#### ACTION ITEM:
Using the listing below, extract each line that has the word "Example" in it.
+++ ENTRIES SUPPLIED
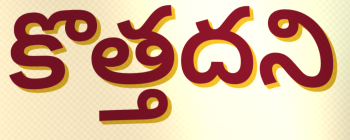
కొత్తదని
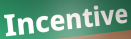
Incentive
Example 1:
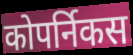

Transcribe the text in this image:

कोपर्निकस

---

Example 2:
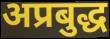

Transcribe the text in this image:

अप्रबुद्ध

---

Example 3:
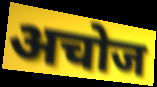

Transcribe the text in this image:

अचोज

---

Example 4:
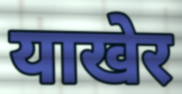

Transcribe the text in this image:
++++++
#### OUTPUT FOR THIS EXERCISE:
Example 1:
Example 2:
Example 3:
Example 4:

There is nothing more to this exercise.